Life assisted by processing and filing most of Hutchins’ films for quick retrieval. A nine page, 22-image essay was published in the 21 January 1957 U.S. edition of Life as ‘Red China on the March’ and also in their international edition of 28 February 1957.
Tom wanted his photographs to speak for themselves and was concerned that others (including myself, I think) could easily distort the meaning and raison d’être of his images — the “visible evidence” he set out to record. He wrote only one short retrospective essay about this body of work which I am saving for a more comprehensive China book.
Since then, for the past 60 years, this remarkable photographic record of revolutionary China has been out of sight and out of mind. Tom had lost interest in it when he could not find a publisher for his book in the 1960s and other more compelling personal and work issues got in the way. These interruptions included founding the first full-time academic courses in film and photography in the British Commonwealth. He taught both media at the University of Auckland’s Elam School of Fine Arts, from 1965 until his retirement in 1980 and was a highly influential teacher who demanded high standards from his students and staff.

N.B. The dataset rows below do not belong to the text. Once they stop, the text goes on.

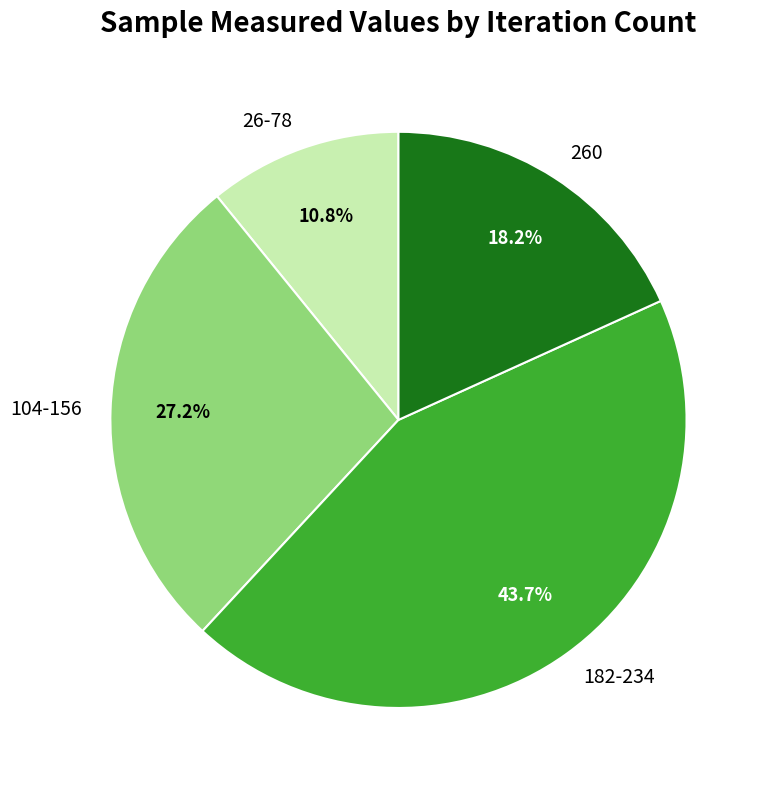

How many slices are in this pie chart?

4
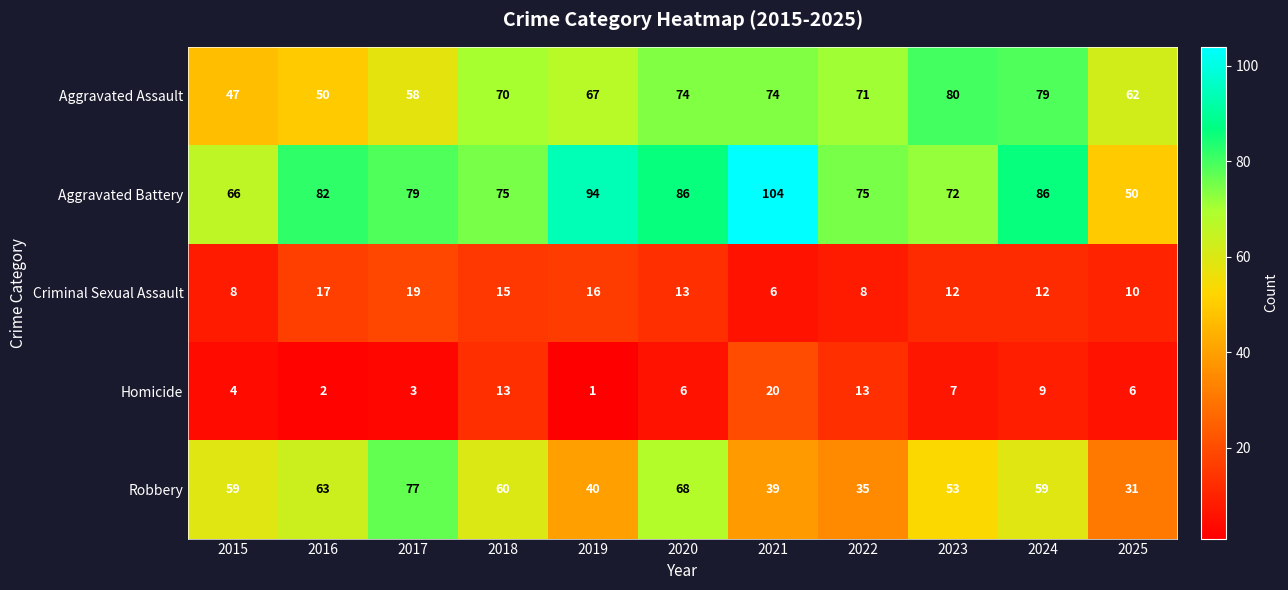

Which series has the largest total across all categories?

Aggravated Battery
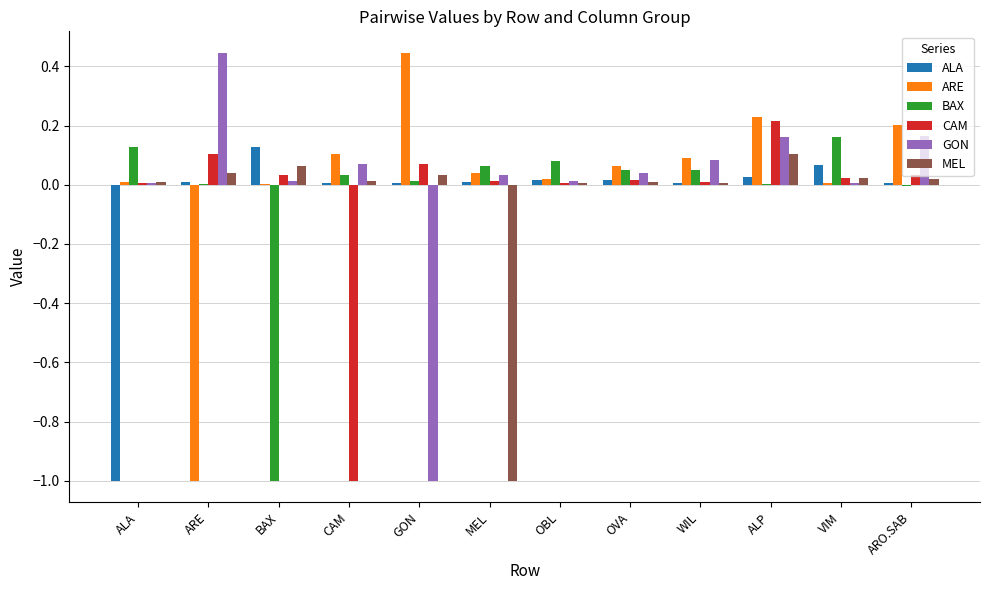

True or false: MEL has a value of 0.0 at ARE.

True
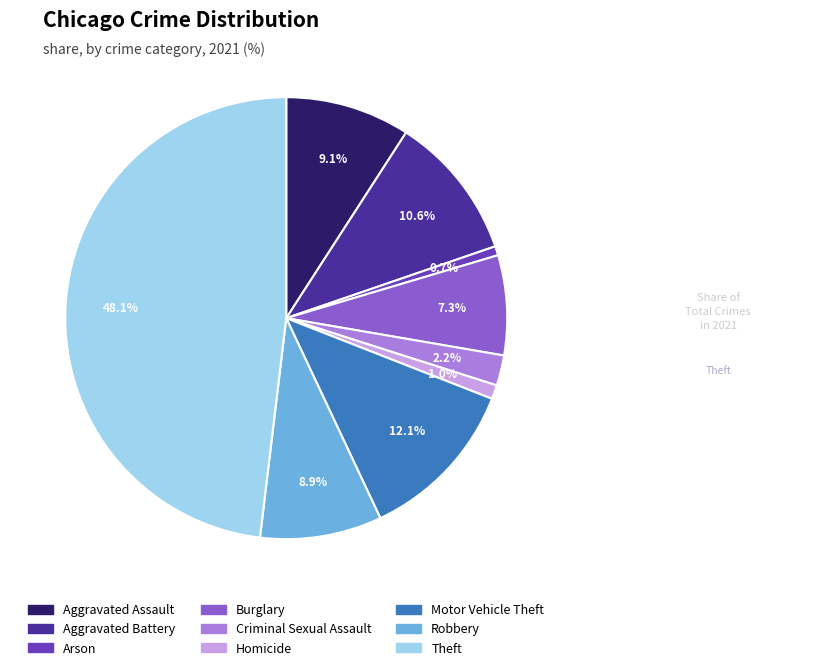

Between Arson and Criminal Sexual Assault, which is larger?

Criminal Sexual Assault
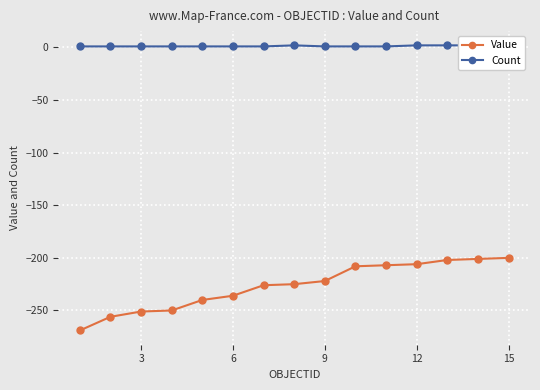

True or false: Count and Value intersect in this chart.

False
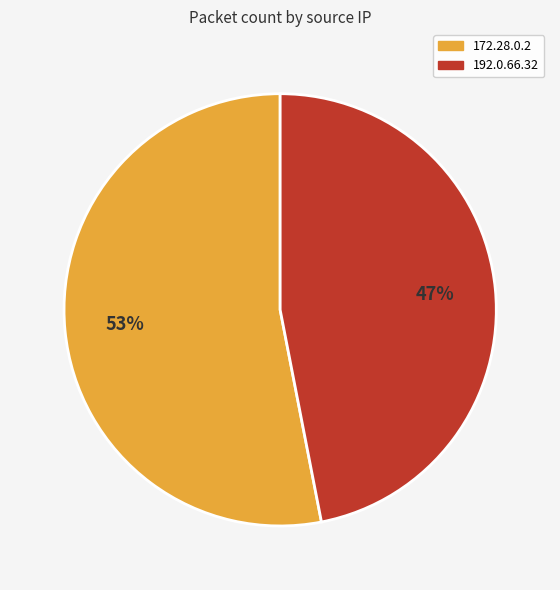

Approximately how many times larger is the value at 192.0.66.32 compared to 172.28.0.2?

0.9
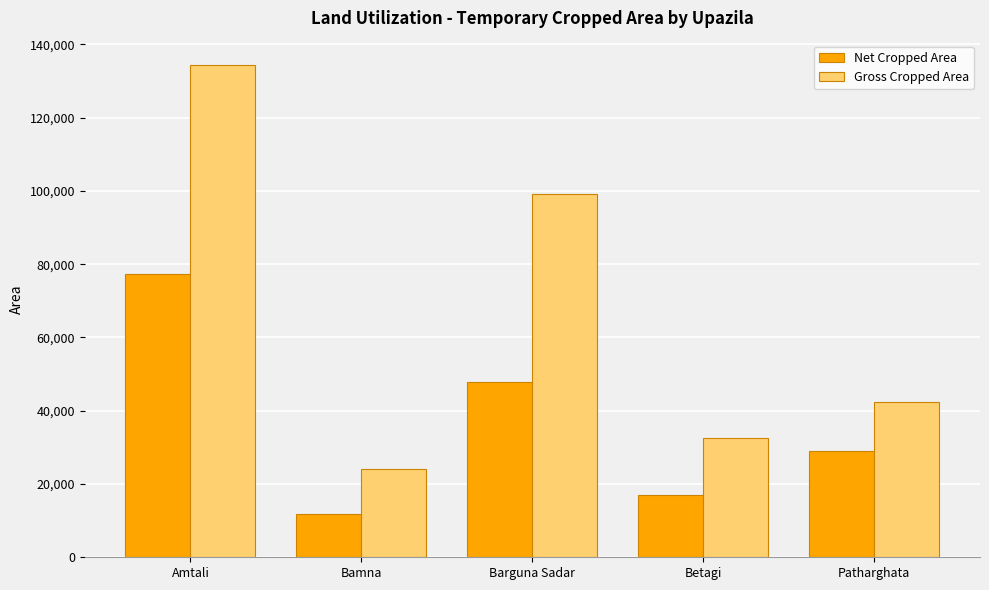

What is the value of the Net Cropped Area bar at the 2nd from the left?

11690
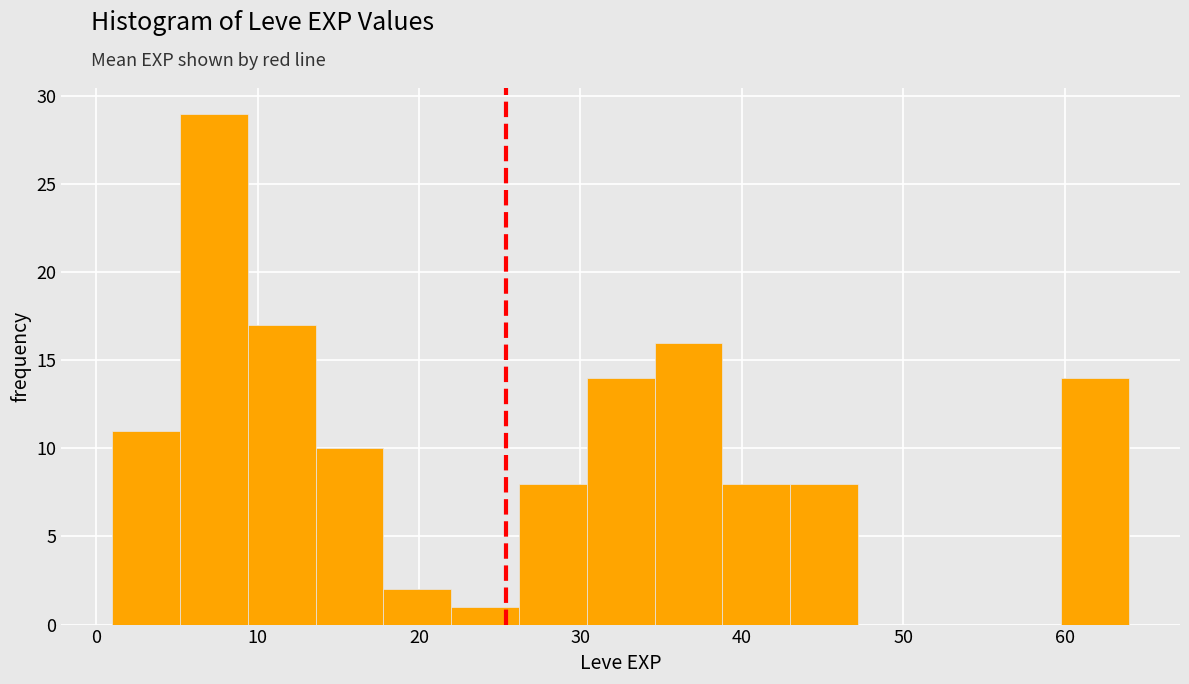

Reading left to right, list every bar in this chart as the range it spans on the x-axis followed by its height. Neither the bar edges nor the heights are printed on the chart, so give them approximately, as read against the axes.

1.0 to 5.2: 11
5.2 to 9.4: 29
9.4 to 13.6: 17
13.6 to 17.8: 10
17.8 to 22.0: 2
22.0 to 26.2: 1
26.2 to 30.4: 8
30.4 to 34.6: 14
34.6 to 38.8: 16
38.8 to 43.0: 8
43.0 to 47.2: 8
47.2 to 51.4: 0
51.4 to 55.6: 0
55.6 to 59.8: 0
59.8 to 64.0: 14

Some time in the 1960s he wrote the following note trying to wrap up the essence of his China work for a potential publisher. His book, he wrote is ‘A picture record from a four- month journey through China—from the personal point of view of a humane but not uncritical observer more interested in the visible evidence from accessible aspects of Chinese life than in imposing self-expression on a foreign background.’ He was, I think, attempting to describe the all-important point of difference between his approach to China and that of already published foreign photographers such as Henri Cartier-Bresson and Brian Brake, whose work he may have thought, in other words, was a little too subjective and too “arty”. Be that as it may, Tom’s own work can be seen now, and more time might tell.
The world’s first exhibition of this work was shown at the Pingyao International Festival of Photography, Shanxi Province, in the People’s Republic of China, from 19 to 25 September 2016. The exhibition coincided with the publication of a bi-lingual book, Tom Hutchins Seen in China 1956 by Turner PhotoBooks, Auckland/Beijing in collaboration with PhotoForum Inc, NZ, as PhotoForum issue 86. (ISSN 01110411, available from RIM Books, NZ: email@example.com only in softbound.)
The images and quotes are copyright of Tom Hutchins Images Ltd, New Zealand, for which I am the voluntary Projects Manager. As I write there are nearly 1,000 of Tom’s China photographs available for reference and study on my website: www.jbt.photoshelter.com. More will follow until, eventually; most of the 6,000 exposures he made can be viewed online. I also look forward to collaborating with other writers and curators interested in analyzing and presenting this work within the broader context of the history of China and the evolving histories of photography that are enriched by the unexpected rediscovery of outstanding practitioners like Tom Hutchins.
John B. Turner
John B. Turner is a photographer, writer, curator and historian, based in Beijing, China.